Dredging up Old Material

I was searching for a photo of myself, when I dredged up a copy of an older Windows version that I had saved to my extended hard drive. Lo and behold…I found a copy of an old document that I had written. As far as I can tell, I was contemplating what it is like to be unemployed or employed. I decided to share it with you.

Impermanence

The text defines Impermanence as a condition:  “The unwritten loyalty contract that previously existed between employees and employers has been irrevocably broken.”  It goes on to say:  “If the loyalty-for-job-security arrangement is dead, what has taken its place?  The new deal essentially says to employees:  We don’t owe you anything.  We make no promises because we don’t know what the future holds.  But we have shared economic interests.  So you have a job here as long as your contribution to the organization’s goals exceeds your cost.”

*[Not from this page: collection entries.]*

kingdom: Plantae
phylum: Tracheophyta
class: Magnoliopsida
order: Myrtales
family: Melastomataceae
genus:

What I find strange is how film can predict or mirror what is to come…for example this excerpt from the movie, Network, produced in 1976:

“What is finished is the idea that this great country is dedicated to the freedom and flourishing of every individual in it. It’s the individual that’s finished. It’s the single, solitary human being that’s finished. It’s every single one of you out there that’s finished. Because this is no longer a nation of independent individuals. It’s a nation of some two hundred odd million transistorized, deodorized, whiter-than-white, steel-belted bodies, totally unnecessary as human beings and as replaceable as piston rods.”

It is a prediction of megalithic proportions – one that has been played out time and time again.  As a retired military veteran, it has been difficult for me to understand the progress of business.  The corporate thinking of employee loyalty in today’s world has dissolved into headlines of increasing violence in the workplace and the job-hopping executive.  Perhaps a New York Times article sums up the fate of the workplace ethic prevalent in our society today:

“Companies are now searching urgently for new ways to foster old-fashioned loyalty and commitment. A number of influential corporations are experimenting with a concept called “employer of choice.” Part public relations campaign, part human resources experiment, it seeks to assure employees that no other workplace suits them better.

These companies have an uphill battle. Demoralized by downsizings, outsourcings, restructurings and “rightsizings” — dislocations summed up in the grim quip “the race to the bottom,” today’s employees have little institutional loyalty left to give. When headhunters call, they are very likely to answer. One recent survey found that nearly half of managers over 35 speak with headhunters at least quarterly.

Companies are not eager to train or groom people anymore; why invest in someone who might jump ship? Tempting benefits packages cannot easily be assembled to keep the restless in place, for shareholders remain beady-eyed about labor costs. The aggregate level of employee benefits has actually fallen over the last five years, as companies have pared health and retirement plans.”

This sums up well with the last paragraph in the text, which states:  “…Paternalism is on its last legs.  So, too, is loyalty, as we came to know it.  Employers are no longer responsible for your future.  The old notion that you joined an organization when you were young, worked hard for a while, built up substantial credits, and then coasted into retirement no longer applies.  Job security now is almost completely a function of your keeping your skills current and marketable.  When or if your “value added” is less than your cost, your employment is in jeopardy.”

If the prophecy of “Network” holds true though, you never know what we as employees could face.  It is my hope that we are never replaced in the same manner as the character, Howard Beale; he was the first to be assassinated for low ratings.